In the 18th Legislature (2013–Present) he is a member of the Committee of Economy and Energy, substitute member of the Committee on the Affairs of the European Union and a member of the Subcommittee on Regional Economic Policy. He is chairman of the German-Polish Parliamentary Group and Deputy Chairman of the German-French Parliamentary Friendship Group. He is also a national spokesperson for the Group of Brandenburger Deputies of DIE LINKE.

== Unofficial employee of GDR Ministry of State Security (MfS) ==
In March 1990 Thomas Nord revealed himself as an informer of the Ministry of State Security in connection with the local elections in Berlin. "I was by political conviction an unofficial member of the MfS." Nord sees it today as a personal failure. "Since that time I pointed at each running for office or mandate on this part of my biography." Nord’s past has been repeatedly examined critically by the media in the course of his political career.

On 25 February 2010, after extra discussion after a parliamentary session CDU/CSU requested a review process referred to in point 3 of the "arrangement for carrying out the directives issued pursuant §44c ABGG". SPD and FDP joined the request, while the Greens cast doubt on the need for the process.
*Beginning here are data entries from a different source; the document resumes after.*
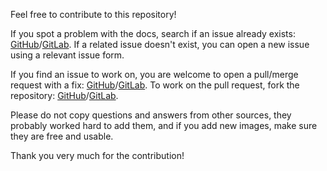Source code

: Feel free to contribute to this repository!

If you spot a problem with the docs, search if an issue already exists: [GitHub](https://github.com/FJrodafo/ESLint/issues)/[GitLab](https://gitlab.com/FJrodafo/ESLint/-/issues). If a related issue doesn't exist, you can open a new issue using a relevant issue form.

If you find an issue to work on, you are welcome to open a pull/merge request with a fix: [GitHub](https://github.com/FJrodafo/ESLint/pulls)/[GitLab](https://gitlab.com/FJrodafo/ESLint/-/merge_requests). To work on the pull request, fork the repository: [GitHub](https://github.com/FJrodafo/ESLint/forks)/[GitLab](https://gitlab.com/FJrodafo/ESLint/-/forks).

Please do not copy questions and answers from other sources, they probably worked hard to add them, and if you add new images, make sure they are free and usable.

Thank you very much for the contribution!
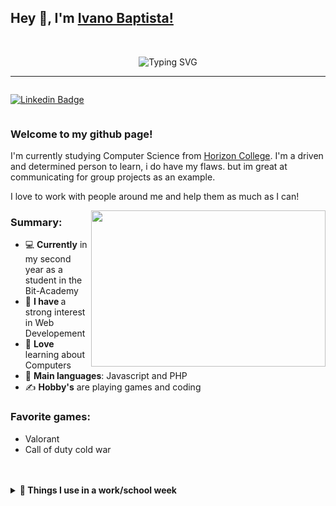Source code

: ## Hey 👋, I'm [Ivano Baptista!](https://github.com/IvanoBaptista/)
<br>
<p align="center">
<img src="https://readme-typing-svg.herokuapp.com?font=Fira+Code&size=19&pause=1000&color=FFDAF5&center=true&width=435&lines=Game+developer;Back+end+Developer+%7C%7C+Data-Engineering;Ambitious+to+lean+more+skills" alt="Typing SVG" /></p>

<hr/>
<div style="display:flex; flex-direction:row;">

[![Linkedin Badge](https://img.shields.io/badge/-LinkedIn-0e76a8?style=flat-square&logo=Linkedin&logoColor=white)](https://www.linkedin.com/in/ivano-baptista-851005248/)
</div>

### Welcome to my github page! 

I'm currently studying Computer Science from [Horizon College](https://www.horizoncollege.nl/). I'm a driven and determined person to learn, i do have my flaws. but im great at communicating for group projects as an example.

I love to work with people around me and help them as much as I can!

<img src="https://media2.giphy.com/media/qgQUggAC3Pfv687qPC/giphy.gif?cid=ecf05e47m19qatqot4dxuin7384ljv6tt7ksqd6t85tey7ja&rid=giphy.gif&ct=g" width="375" height="250" align="right" />


### Summary:
- 💻 <b>Currently</b> in my second year as a student in the Bit-Academy
- 📝 <b>I have </b> a strong interest in Web Developement
- 🌱 <b>Love</b> learning about Computers
- 🌟 <b>Main languages</b>: Javascript and PHP
- ✍️ <b> Hobby's</b> are playing games and coding

###  <b>Favorite games</b>:
- Valorant
- Call of duty cold war
<br>
<br>
	
<details>
<summary><b>🔧 Things I use in a work/school week</b></summary>
<br>
<ul>
  	    <li><b>OS:</b> MacOS Monterey 12.6.1</li>
	    <li><b>Laptop: </b> ASUS VivoBook</li>
  	    <li><b>Browser: </b> Chrome</li>
	    <li><b>Terminal: </b>The stock MacOS Terminal</li>
	    <li><b>Code Editor:</b> VSCode w/ Github Copilot</li>
	    <li><b>To Stay Updated:</b>Linkedin</li>
	</ul>	
</details>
The hearing on Thomas Nord occurred on 24 February 2011. On 30 June 2011, the Committee for the Scrutiny of Elections, Immunity and the Rules of Procedure (AfW) completed the review process. The review found a proven activity of the Member of Parliament for the MfS.
The report includes: Nord was first contacted during his time at the People's Navy and in 1984 was enlisted by the Ministry of State Security. Official documents show that in 1977 the MfS became aware of Mr. Nord during his four-year military service in the People's Navy of the GDR from 1976 to 1980. According to a memorandum of a lieutenant in 1982, Nord was approached from September 1978 to October 1980. Out of political conviction he volunteered a declaration of commitment to the MfS, working under the pseudonym Marc Schindler.

As a youth club leader in Berlin Prenzlauer Berg, he reported on young people and colleagues who were critical of the GDR. According to his IM-flow Record, by resolution of 28 February 1984 Mr. Nord was obliged to become a GMS (Employee of MfS) and remained so until the political changes in the GDR in 1989.
The report of the AfW and Nord himself did not exclude that his actions injured others. In the investigation of the committee no concrete evidence was found that in his work for the MfS Thomas Nord had directly injured others.

==Personal life==
Thomas Nord has two daughters and is married with the social minister of Berlin Elke Breitenbach.